WHAT YOU HAVE TO DO:
Go through the records and copy each line where the string "median" occurs.

DATA FOR ANALYSIS:
####################
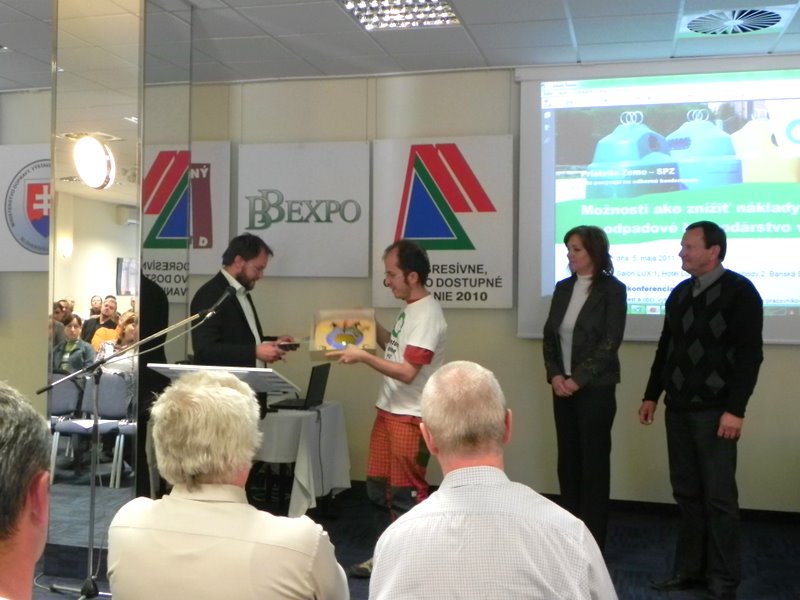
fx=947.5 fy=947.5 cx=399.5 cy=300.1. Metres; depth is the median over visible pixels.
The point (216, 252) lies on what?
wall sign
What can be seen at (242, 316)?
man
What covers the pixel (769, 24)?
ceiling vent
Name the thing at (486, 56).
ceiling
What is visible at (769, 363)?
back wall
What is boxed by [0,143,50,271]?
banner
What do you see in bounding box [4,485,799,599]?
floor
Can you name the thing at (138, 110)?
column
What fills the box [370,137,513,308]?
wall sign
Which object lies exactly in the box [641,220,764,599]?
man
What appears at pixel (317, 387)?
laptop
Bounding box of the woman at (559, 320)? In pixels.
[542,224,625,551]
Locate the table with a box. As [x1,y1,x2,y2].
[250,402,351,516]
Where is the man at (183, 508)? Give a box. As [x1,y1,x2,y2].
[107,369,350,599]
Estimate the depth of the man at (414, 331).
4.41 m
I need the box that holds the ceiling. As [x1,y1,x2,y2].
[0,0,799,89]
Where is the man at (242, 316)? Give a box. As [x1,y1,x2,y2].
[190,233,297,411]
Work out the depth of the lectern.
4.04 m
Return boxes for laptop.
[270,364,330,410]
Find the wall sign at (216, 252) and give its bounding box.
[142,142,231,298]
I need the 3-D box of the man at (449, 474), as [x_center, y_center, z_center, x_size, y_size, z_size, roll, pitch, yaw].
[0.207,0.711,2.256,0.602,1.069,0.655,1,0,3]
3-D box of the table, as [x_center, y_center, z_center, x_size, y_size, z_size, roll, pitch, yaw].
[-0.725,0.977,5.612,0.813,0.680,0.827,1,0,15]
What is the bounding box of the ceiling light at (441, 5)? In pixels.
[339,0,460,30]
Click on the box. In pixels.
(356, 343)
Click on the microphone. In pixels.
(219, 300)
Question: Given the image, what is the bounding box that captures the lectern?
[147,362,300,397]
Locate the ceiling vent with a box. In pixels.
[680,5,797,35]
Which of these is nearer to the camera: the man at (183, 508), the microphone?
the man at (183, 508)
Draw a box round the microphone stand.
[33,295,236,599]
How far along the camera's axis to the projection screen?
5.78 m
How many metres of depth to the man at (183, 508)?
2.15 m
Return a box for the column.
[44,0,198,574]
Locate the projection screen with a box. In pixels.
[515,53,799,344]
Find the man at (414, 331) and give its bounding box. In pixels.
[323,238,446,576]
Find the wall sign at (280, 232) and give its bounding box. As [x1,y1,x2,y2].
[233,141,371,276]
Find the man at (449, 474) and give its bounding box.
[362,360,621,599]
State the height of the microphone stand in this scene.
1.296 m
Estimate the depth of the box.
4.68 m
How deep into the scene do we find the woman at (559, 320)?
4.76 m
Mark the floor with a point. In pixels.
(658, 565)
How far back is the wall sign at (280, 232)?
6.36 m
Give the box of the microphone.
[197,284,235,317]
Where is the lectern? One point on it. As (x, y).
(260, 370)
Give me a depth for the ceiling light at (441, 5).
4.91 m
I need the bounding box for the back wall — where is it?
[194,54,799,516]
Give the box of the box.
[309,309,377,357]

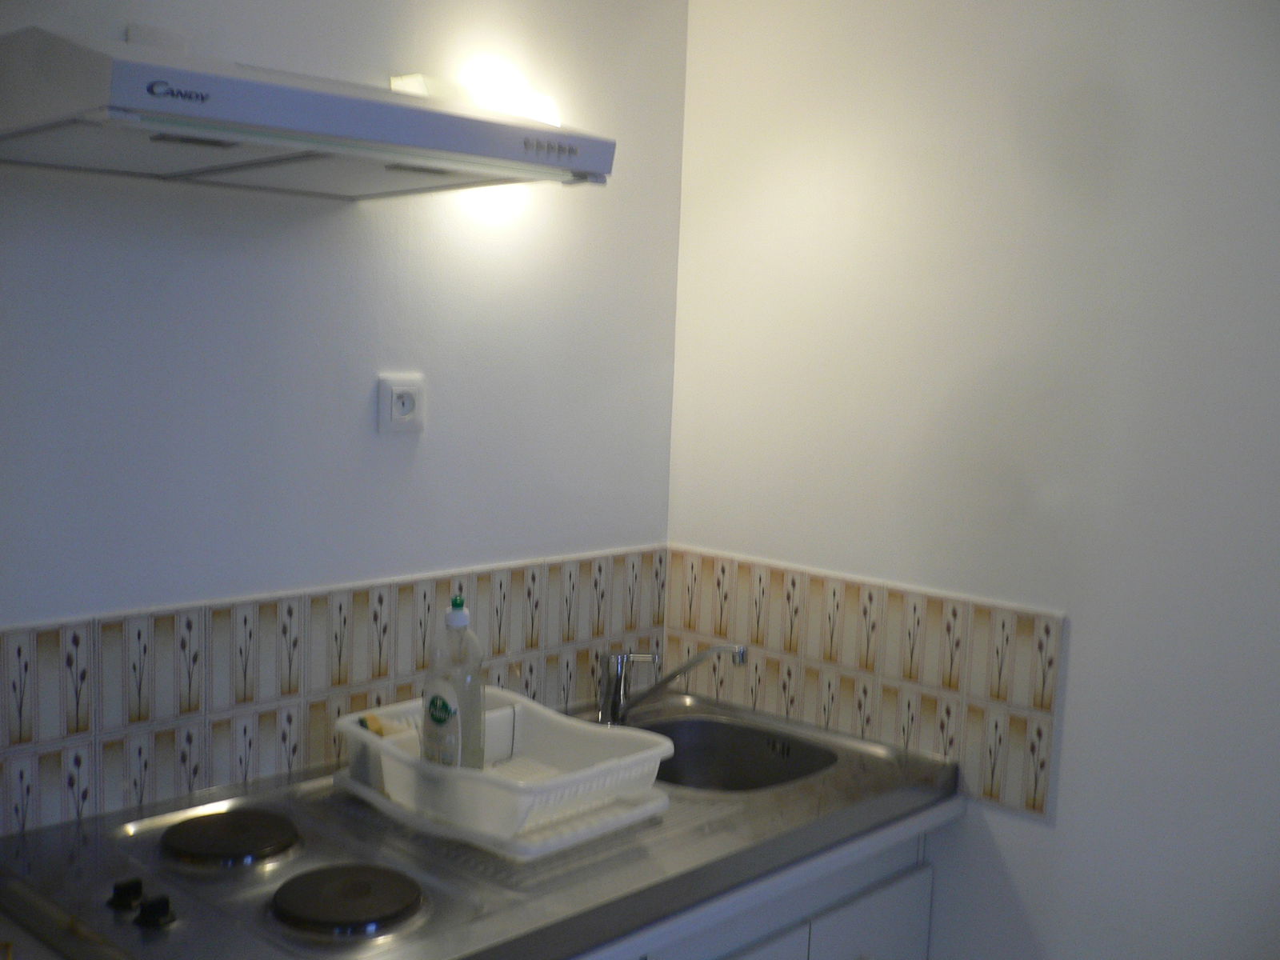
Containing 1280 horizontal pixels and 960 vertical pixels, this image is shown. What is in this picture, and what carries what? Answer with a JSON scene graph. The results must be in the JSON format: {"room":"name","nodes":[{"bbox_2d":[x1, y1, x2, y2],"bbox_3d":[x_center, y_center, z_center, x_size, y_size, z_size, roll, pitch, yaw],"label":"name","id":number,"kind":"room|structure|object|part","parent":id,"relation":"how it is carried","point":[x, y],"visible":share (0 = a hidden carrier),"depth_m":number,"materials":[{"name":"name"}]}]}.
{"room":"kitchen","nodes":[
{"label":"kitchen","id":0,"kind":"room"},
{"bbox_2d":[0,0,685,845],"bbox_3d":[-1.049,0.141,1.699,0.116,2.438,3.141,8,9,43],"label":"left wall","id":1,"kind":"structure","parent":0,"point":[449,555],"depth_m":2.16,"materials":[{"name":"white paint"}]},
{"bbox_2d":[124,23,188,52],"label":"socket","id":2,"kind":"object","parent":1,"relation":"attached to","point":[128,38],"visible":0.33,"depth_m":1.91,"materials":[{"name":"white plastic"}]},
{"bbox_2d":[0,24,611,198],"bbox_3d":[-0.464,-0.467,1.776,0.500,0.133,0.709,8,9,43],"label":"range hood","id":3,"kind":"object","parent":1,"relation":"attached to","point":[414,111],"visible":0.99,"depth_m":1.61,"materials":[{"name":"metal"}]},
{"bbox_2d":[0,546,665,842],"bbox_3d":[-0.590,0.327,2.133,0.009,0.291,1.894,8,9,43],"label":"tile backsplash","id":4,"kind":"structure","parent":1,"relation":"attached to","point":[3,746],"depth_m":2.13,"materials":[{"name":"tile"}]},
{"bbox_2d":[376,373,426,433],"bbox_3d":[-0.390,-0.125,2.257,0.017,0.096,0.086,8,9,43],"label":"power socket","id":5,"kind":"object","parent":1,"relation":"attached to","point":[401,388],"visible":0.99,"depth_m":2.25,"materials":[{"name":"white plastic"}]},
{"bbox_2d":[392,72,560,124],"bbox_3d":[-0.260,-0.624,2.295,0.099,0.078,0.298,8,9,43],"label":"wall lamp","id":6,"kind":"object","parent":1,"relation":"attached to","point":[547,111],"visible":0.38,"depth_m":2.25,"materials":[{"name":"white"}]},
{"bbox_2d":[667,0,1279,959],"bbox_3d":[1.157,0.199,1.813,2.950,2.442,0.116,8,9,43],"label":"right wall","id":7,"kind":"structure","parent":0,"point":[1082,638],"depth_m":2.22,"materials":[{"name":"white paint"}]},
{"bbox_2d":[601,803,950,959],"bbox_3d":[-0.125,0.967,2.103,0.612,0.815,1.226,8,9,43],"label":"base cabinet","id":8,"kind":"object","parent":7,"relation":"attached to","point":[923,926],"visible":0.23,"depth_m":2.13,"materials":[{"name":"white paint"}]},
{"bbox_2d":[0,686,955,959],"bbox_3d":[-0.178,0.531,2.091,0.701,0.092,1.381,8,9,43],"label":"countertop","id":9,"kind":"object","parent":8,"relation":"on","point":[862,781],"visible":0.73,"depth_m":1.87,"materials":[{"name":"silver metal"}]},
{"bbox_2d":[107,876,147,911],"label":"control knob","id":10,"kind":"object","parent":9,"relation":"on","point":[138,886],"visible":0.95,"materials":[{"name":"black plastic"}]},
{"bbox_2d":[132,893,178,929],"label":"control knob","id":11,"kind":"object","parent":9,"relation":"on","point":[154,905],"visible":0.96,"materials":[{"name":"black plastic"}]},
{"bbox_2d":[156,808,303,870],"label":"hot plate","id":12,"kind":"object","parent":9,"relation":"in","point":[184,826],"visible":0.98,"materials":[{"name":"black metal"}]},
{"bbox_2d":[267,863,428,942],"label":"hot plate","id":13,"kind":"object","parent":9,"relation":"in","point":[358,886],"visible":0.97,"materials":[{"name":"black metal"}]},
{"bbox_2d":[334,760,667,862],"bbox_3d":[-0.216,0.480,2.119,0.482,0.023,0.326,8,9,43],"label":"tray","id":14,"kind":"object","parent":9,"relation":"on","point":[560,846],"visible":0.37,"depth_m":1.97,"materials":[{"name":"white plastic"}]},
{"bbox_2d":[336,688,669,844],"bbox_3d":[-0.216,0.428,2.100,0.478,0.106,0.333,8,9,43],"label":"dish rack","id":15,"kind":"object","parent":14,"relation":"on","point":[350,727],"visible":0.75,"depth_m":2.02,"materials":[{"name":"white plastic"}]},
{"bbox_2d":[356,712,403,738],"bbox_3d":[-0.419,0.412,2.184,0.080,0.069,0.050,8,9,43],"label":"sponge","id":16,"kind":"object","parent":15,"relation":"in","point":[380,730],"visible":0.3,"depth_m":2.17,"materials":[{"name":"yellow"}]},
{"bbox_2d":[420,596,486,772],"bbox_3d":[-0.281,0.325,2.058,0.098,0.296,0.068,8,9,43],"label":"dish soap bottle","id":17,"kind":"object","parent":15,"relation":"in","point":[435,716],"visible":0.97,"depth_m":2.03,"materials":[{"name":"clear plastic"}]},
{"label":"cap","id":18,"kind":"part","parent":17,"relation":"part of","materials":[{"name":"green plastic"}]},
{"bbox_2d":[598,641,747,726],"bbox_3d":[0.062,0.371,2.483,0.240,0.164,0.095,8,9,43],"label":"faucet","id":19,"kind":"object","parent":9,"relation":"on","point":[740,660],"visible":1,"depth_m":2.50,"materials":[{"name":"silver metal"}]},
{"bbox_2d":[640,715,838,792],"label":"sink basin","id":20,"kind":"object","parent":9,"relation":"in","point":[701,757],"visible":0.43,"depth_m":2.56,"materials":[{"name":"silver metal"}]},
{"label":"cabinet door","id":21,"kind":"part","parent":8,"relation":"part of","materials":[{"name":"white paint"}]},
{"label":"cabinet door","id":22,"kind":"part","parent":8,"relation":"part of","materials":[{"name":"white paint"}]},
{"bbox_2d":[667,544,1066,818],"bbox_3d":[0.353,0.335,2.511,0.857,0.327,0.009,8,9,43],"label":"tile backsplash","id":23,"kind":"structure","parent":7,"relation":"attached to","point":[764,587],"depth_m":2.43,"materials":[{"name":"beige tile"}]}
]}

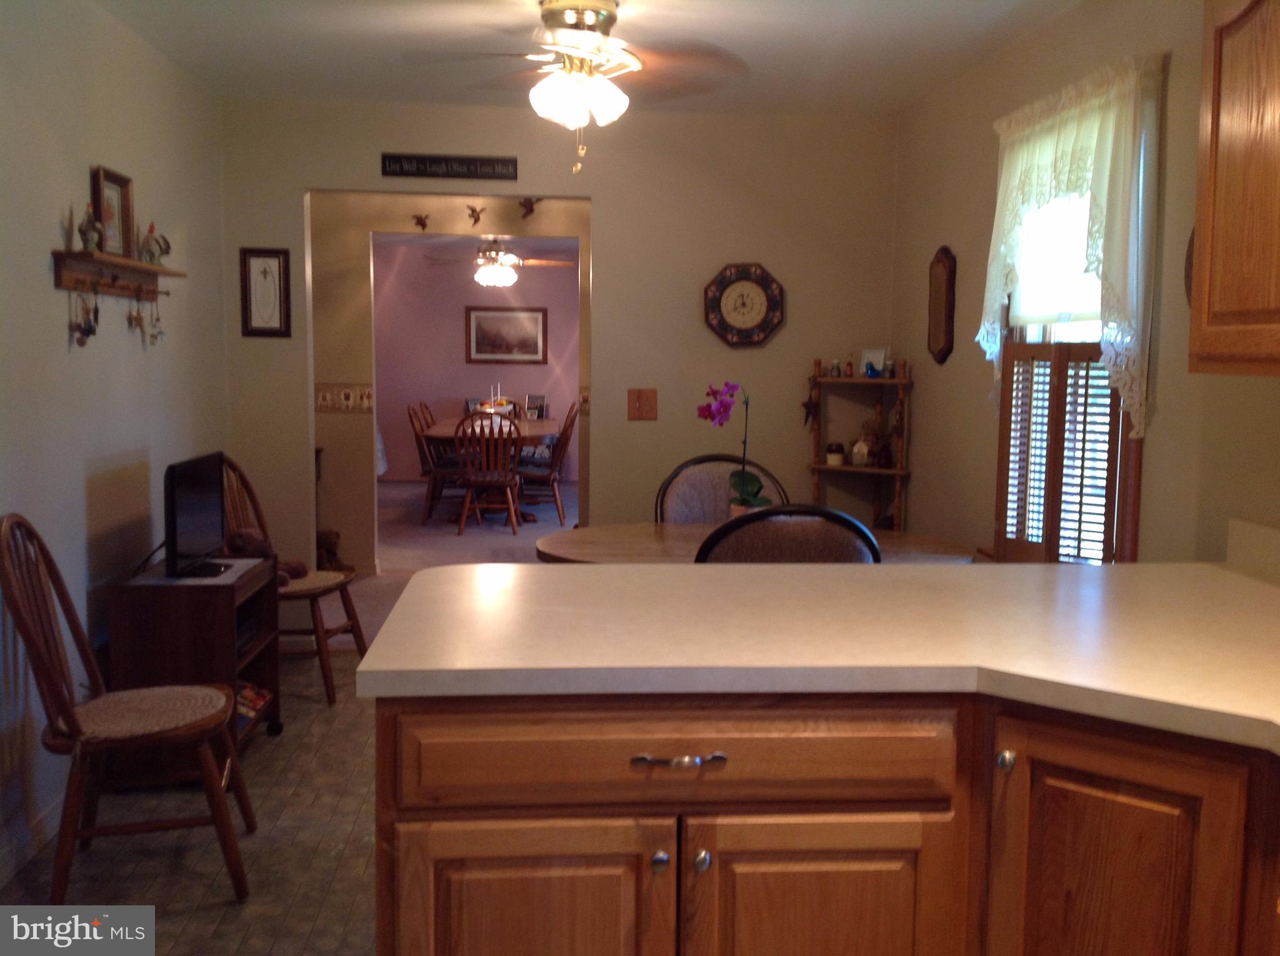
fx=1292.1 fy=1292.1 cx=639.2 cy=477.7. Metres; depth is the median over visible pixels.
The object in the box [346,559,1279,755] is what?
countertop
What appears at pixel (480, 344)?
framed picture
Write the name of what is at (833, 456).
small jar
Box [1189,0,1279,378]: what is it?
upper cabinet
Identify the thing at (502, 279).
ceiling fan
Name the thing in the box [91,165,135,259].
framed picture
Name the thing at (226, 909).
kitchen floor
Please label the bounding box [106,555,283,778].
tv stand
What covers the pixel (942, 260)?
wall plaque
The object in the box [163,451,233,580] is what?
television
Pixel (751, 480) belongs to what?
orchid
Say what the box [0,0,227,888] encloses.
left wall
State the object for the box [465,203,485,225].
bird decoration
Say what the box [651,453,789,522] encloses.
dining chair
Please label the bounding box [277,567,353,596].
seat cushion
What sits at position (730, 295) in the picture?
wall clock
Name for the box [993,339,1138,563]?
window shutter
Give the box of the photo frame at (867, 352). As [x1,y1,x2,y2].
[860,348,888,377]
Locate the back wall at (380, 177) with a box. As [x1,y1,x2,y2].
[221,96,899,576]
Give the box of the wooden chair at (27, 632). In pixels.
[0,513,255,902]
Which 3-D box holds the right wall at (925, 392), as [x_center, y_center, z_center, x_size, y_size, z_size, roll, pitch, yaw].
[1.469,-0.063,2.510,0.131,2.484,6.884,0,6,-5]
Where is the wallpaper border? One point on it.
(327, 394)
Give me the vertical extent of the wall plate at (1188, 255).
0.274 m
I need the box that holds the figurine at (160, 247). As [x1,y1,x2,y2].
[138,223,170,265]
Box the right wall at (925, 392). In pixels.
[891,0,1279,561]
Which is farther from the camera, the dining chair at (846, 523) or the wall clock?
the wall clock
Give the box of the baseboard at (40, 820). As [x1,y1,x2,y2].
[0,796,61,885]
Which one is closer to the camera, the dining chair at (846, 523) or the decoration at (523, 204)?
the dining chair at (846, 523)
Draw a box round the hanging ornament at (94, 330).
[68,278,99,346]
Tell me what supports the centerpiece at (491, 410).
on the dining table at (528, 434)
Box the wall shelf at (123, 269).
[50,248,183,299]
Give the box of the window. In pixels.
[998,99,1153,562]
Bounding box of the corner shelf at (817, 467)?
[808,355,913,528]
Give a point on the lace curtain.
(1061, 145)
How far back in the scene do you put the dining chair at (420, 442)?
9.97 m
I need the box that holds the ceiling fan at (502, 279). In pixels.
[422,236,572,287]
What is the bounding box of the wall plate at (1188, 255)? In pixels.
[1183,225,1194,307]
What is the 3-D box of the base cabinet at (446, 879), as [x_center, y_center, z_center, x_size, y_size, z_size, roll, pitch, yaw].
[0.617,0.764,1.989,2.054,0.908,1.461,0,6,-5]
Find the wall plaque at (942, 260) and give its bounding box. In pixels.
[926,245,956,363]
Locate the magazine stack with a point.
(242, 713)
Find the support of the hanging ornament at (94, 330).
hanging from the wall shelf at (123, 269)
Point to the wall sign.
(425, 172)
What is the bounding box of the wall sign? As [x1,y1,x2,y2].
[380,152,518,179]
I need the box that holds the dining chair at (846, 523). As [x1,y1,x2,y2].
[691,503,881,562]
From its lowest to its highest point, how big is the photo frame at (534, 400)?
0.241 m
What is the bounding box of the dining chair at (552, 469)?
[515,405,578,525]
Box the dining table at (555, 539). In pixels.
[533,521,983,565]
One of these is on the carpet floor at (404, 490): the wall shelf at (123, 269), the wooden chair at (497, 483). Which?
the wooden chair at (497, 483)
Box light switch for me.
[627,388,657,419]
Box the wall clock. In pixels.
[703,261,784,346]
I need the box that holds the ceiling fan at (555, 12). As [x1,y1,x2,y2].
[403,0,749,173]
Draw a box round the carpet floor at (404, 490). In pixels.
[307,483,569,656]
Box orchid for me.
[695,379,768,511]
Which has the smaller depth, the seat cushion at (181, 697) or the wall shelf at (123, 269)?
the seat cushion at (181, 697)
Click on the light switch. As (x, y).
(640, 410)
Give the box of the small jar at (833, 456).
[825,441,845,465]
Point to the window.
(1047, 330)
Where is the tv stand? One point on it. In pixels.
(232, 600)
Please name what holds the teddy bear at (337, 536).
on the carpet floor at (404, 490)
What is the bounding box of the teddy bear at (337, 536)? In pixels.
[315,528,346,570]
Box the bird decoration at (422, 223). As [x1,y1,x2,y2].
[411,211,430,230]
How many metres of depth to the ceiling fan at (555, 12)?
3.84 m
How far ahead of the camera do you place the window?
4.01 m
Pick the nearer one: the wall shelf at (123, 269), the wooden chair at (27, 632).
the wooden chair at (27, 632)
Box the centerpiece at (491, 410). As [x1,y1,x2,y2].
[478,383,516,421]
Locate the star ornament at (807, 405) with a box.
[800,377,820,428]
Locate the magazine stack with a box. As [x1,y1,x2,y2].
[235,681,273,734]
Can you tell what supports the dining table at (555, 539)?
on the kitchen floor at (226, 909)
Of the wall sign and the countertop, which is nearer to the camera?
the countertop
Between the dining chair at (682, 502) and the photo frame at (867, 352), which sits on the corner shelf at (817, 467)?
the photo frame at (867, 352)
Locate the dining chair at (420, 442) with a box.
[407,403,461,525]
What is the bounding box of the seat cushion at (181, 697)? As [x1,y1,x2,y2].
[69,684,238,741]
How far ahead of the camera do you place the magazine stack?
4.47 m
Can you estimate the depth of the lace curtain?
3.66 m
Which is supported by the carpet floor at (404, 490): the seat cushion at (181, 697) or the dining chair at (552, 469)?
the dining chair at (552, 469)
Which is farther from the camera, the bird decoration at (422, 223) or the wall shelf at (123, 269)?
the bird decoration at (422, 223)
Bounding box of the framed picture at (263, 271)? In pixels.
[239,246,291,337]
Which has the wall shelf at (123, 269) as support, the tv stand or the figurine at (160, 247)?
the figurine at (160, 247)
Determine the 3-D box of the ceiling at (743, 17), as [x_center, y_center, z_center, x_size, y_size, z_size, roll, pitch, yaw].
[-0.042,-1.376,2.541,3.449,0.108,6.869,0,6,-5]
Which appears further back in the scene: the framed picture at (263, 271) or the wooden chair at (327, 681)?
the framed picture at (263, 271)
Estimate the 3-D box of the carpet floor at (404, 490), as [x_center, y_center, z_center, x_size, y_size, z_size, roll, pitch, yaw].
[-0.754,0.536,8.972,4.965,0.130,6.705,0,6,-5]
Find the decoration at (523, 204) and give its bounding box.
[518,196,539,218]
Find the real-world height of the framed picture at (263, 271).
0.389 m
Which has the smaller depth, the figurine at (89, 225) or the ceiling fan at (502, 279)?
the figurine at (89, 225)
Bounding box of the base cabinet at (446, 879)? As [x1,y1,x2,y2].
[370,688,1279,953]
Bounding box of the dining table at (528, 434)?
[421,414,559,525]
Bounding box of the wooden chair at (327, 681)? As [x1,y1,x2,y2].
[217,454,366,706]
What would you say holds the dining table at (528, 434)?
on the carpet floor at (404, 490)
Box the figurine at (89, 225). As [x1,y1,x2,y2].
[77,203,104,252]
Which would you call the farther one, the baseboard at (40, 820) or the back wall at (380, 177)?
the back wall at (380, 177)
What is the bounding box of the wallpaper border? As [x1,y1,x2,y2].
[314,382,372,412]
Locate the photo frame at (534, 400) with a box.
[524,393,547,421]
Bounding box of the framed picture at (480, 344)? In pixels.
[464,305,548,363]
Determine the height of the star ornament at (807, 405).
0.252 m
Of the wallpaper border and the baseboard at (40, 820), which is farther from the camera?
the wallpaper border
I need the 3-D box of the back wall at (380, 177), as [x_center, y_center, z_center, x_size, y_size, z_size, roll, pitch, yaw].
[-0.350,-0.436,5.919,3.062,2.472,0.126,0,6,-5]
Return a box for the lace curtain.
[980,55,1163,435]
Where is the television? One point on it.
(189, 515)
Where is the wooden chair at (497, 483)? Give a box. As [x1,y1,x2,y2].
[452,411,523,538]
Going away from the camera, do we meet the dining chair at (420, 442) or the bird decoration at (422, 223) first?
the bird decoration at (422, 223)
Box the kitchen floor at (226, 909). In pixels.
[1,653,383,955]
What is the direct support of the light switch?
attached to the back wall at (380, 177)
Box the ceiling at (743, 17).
####################
ANSWER SPACE:
fx=947.5 fy=947.5 cx=399.5 cy=300.1. Metres; depth is the median over visible pixels.
fx=1292.1 fy=1292.1 cx=639.2 cy=477.7. Metres; depth is the median over visible pixels.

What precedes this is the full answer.